Question

ABOUT CPM FILTERING IN EDGER

0

Entering edit mode

panagiotis.mokos ▴ 40

@panagiotismokos-9709

Last seen 6.8 years ago

I have a problem about cpm filtering in edgeR.

I have read the advice of the edgeR manual, where the typical filter is .. keep genes that have at least X samples with cpm > 1, where X is the size of the smallest group. But, in the case I have to perform differential expression analysis between two groups : group1 and group2 contain 50 samples and 150 samples respectively, if I perform this filtering criterion i will not keep the genes expressed e.g. in 48 samples of group1 and 1 sample of group2 or 47 samples of group1 and 2 samples of group2 and so on. Also, I will consider that a gene is expressed in group2 if it has cpm>1 at most 33% of samples.

I am very confused. Could you suggest any alternative filtering criterion?

edger • 2.7k views

ADD COMMENT • link updated 8.2 years ago by Aaron Lun ★ 28k • written 8.2 years ago by panagiotis.mokos ▴ 40

0

Entering edit mode

I think you don't have to filter that stringent with groups of 50 or 150 samples, respectively.

Maybe you should just play around a little with different values and see what effect it has on the number of genes kept after filtering.

Or try do to the statistical analysis with different filter criteria and see if it makes a lot of difference!

ADD REPLY • link 8.2 years ago b.nota ▴ 360

score 4 · Answer 1 · 2016-02-12

I think you're worrying too much about this. With any filtering strategy, you'll find boundary cases where the gene is just filtered out. As long as the CPM threshold is low, these boundary cases should only occur at low-abundance genes (which are the ones we're trying to remove in the first place). So it shouldn't matter too much whether they're left in or out. The key is to remove the bulk of low-abundance genes to avoid funny-looking trends in the NB (or QL) dispersions due to strange GLM behaviour at low, discrete counts. If you do that, you'll be fine.
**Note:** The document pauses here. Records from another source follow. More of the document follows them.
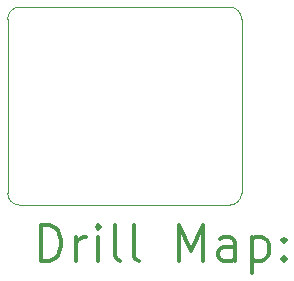
<source format=gbr>
%FSLAX45Y45*%
G04 Gerber Fmt 4.5, Leading zero omitted, Abs format (unit mm)*
G04 Created by KiCad (PCBNEW 5.1.5+dfsg1-2build2) date 2021-05-01 03:04:41*
%MOMM*%
%LPD*%
G04 APERTURE LIST*
%TA.AperFunction,Profile*%
%ADD10C,0.100000*%
%TD*%
%ADD11C,0.200000*%
%ADD12C,0.300000*%
G04 APERTURE END LIST*
D10*
X3860800Y-3403600D02*
G75*
G02X3759200Y-3505200I-101600J0D01*
G01*
X1981200Y-3505200D02*
G75*
G02X1879600Y-3403600I0J101600D01*
G01*
X1879600Y-1930400D02*
G75*
G02X1981200Y-1828800I101600J0D01*
G01*
X3759200Y-1828800D02*
G75*
G02X3860800Y-1930400I0J-101600D01*
G01*
X3860800Y-1930400D02*
X3860800Y-3403600D01*
X1981200Y-1828800D02*
X3759200Y-1828800D01*
X1879600Y-3403600D02*
X1879600Y-1930400D01*
X3759200Y-3505200D02*
X1981200Y-3505200D01*
D11*
D12*
X2161028Y-3975914D02*
X2161028Y-3675914D01*
X2232457Y-3675914D01*
X2275314Y-3690200D01*
X2303886Y-3718771D01*
X2318171Y-3747343D01*
X2332457Y-3804486D01*
X2332457Y-3847343D01*
X2318171Y-3904486D01*
X2303886Y-3933057D01*
X2275314Y-3961629D01*
X2232457Y-3975914D01*
X2161028Y-3975914D01*
X2461028Y-3975914D02*
X2461028Y-3775914D01*
X2461028Y-3833057D02*
X2475314Y-3804486D01*
X2489600Y-3790200D01*
X2518171Y-3775914D01*
X2546743Y-3775914D01*
X2646743Y-3975914D02*
X2646743Y-3775914D01*
X2646743Y-3675914D02*
X2632457Y-3690200D01*
X2646743Y-3704486D01*
X2661028Y-3690200D01*
X2646743Y-3675914D01*
X2646743Y-3704486D01*
X2832457Y-3975914D02*
X2803886Y-3961629D01*
X2789600Y-3933057D01*
X2789600Y-3675914D01*
X2989600Y-3975914D02*
X2961028Y-3961629D01*
X2946743Y-3933057D01*
X2946743Y-3675914D01*
X3332457Y-3975914D02*
X3332457Y-3675914D01*
X3432457Y-3890200D01*
X3532457Y-3675914D01*
X3532457Y-3975914D01*
X3803886Y-3975914D02*
X3803886Y-3818771D01*
X3789600Y-3790200D01*
X3761028Y-3775914D01*
X3703886Y-3775914D01*
X3675314Y-3790200D01*
X3803886Y-3961629D02*
X3775314Y-3975914D01*
X3703886Y-3975914D01*
X3675314Y-3961629D01*
X3661028Y-3933057D01*
X3661028Y-3904486D01*
X3675314Y-3875914D01*
X3703886Y-3861629D01*
X3775314Y-3861629D01*
X3803886Y-3847343D01*
X3946743Y-3775914D02*
X3946743Y-4075914D01*
X3946743Y-3790200D02*
X3975314Y-3775914D01*
X4032457Y-3775914D01*
X4061028Y-3790200D01*
X4075314Y-3804486D01*
X4089600Y-3833057D01*
X4089600Y-3918771D01*
X4075314Y-3947343D01*
X4061028Y-3961629D01*
X4032457Y-3975914D01*
X3975314Y-3975914D01*
X3946743Y-3961629D01*
X4218171Y-3947343D02*
X4232457Y-3961629D01*
X4218171Y-3975914D01*
X4203886Y-3961629D01*
X4218171Y-3947343D01*
X4218171Y-3975914D01*
X4218171Y-3790200D02*
X4232457Y-3804486D01*
X4218171Y-3818771D01*
X4203886Y-3804486D01*
X4218171Y-3790200D01*
X4218171Y-3818771D01*
M02*

</source>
In my analyses, I prefer to use an average log-CPM threshold, i.e., by removing genes where the aveLogCPM value falls below a certain minimum threshold (usually around 0 or 1, depending on the sequencing depth). This is blind to the experimental design and means that I don't have to change my pipelines for different designs. It also has some nice statistical properties, being roughly independent of the p-value, whereas the "at least X" filtering strategy is not. This ensures that filtering doesn't bias the DE statistics, e.g., by selecting genes that are more likely to be false positives.

In your case, as long as a subset of samples express the gene, it has a chance to be retained by the average log-CPM filter. Of course, if you have fewer samples, you'll need more expression in each of them to pass the average threshold. Note that this strategy has a tendency to include outliers when your data is noisy. This is because one or two strong samples with strong outlier expression will bump up the average. I usually rely on the robustness algorithms in glmQLFit and the like to protect against this in the final results.